Cannabinol enhancement of interleukin-2 (IL-2) expression by T cells is associated with an increase in IL-2 distal nuclear factor of activated T cell activity.

It has been demonstrated previously that cannabinol (CBN) differentially modulates interleukin-2 (IL-2) protein secretion by T cells with a corresponding change in extracellular signal-regulated kinase activity. The objective of the present studies was to further investigate the molecular mechanism by which CBN enhances IL-2 gene expression using the EL4 T cell line. We demonstrate here that steady-state IL-2 mRNA expression was significantly enhanced by CBN in a concentration-dependent manner in EL4 cells activated with suboptimal concentrations of phorbol-12-myristate-13-acetate (2-10 nM). Concordantly, a marked increase was observed in nuclear factor of activated T cells (NF-AT) DNA binding activity to the IL-2 distal NF-AT site, but not to nuclear factor for immunoglobulin kappa chain in B cells or activator protein 1 motifs. Transient transfection of EL4 cells with a reporter gene under the control of multiple IL-2 distal NF-AT motifs exhibited increased transcriptional activity by CBN in suboptimally activated cells.
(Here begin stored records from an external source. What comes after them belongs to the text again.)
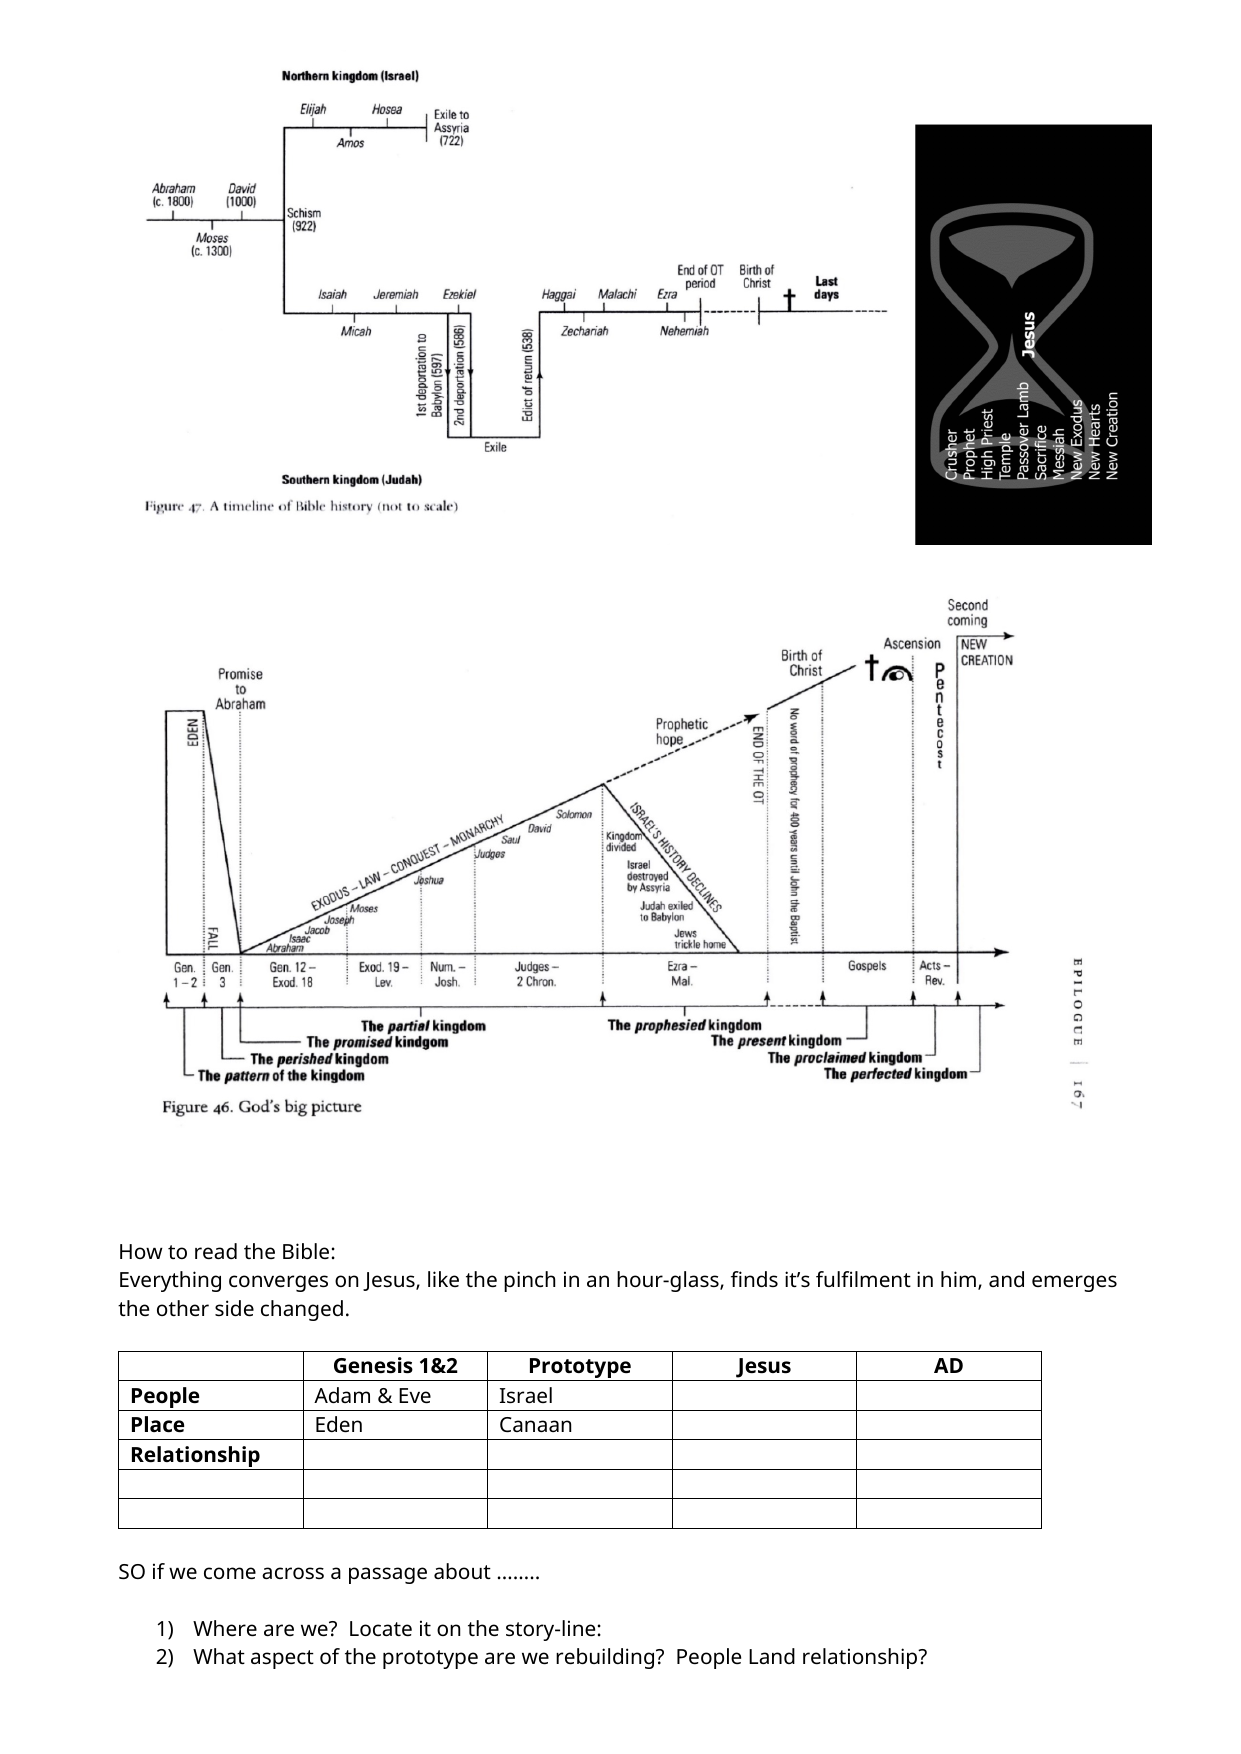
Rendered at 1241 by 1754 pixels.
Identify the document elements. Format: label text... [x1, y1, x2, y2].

table_cell [488, 1411, 672, 1439]
text SO if we come across a passage about …….. [118, 1557, 1152, 1585]
picture [114, 558, 1104, 1140]
picture [116, 50, 911, 545]
table_header AD [857, 1352, 1041, 1380]
table_cell [857, 1411, 1041, 1439]
table_cell [119, 1470, 303, 1498]
table_cell [488, 1499, 672, 1527]
table_cell [304, 1411, 487, 1439]
table_cell [488, 1470, 672, 1498]
table_cell People [119, 1381, 303, 1409]
list Where are we? Locate it on the story-line: [156, 1614, 1152, 1642]
table_cell [488, 1381, 672, 1409]
table_cell Adam & Eve [304, 1381, 487, 1409]
table_cell [119, 1499, 303, 1527]
table_cell [857, 1440, 1041, 1468]
table_header Jesus [673, 1352, 856, 1380]
table_cell [304, 1440, 487, 1468]
table_cell Place [119, 1411, 303, 1439]
table_header [119, 1352, 303, 1380]
table_cell [857, 1470, 1041, 1498]
table_cell [857, 1381, 1041, 1409]
table_cell [304, 1499, 487, 1527]
table_cell Relationship [119, 1440, 303, 1468]
table_cell [488, 1440, 672, 1468]
table_cell [673, 1411, 856, 1439]
list What aspect of the prototype are we rebuilding? People Land relationship? [156, 1642, 1152, 1671]
table_cell [673, 1499, 856, 1527]
table_cell [857, 1499, 1041, 1527]
text How to read the Bible: [118, 1237, 1152, 1265]
picture [916, 125, 1152, 545]
text Everything converges on Jesus, like the pinch in an hour-glass, finds it’s fulfilment in him, and emerges the other side changed. [118, 1265, 1152, 1322]
table_cell [304, 1470, 487, 1498]
table_cell [673, 1381, 856, 1409]
table_header Prototype [488, 1352, 672, 1380]
table_cell [673, 1440, 856, 1468]
table_cell [673, 1470, 856, 1498]
table_header Genesis 1&2 [304, 1352, 487, 1380]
In addition, the CBN-mediated enhancement of IL-2 protein secretion and the transcriptional activity of the IL-2 distal NF-AT reporter gene was abrogated by the calcium/calmodulin-dependent protein kinase inhibitor KN93, but not by the CB2 receptor antagonist SR144528. Enhancement of IL-2 was also demonstrated with CP55940, Delta(9)-tetrahydrocannabinol, and cannabidiol, thus suggesting that the phenomenon is not unique to CBN. Collectively, these results suggest that increased IL-2 secretion by CBN is mediated through the enhancement of IL-2 gene transcription by activation of NF-AT in a CB1/CB2-independent manner.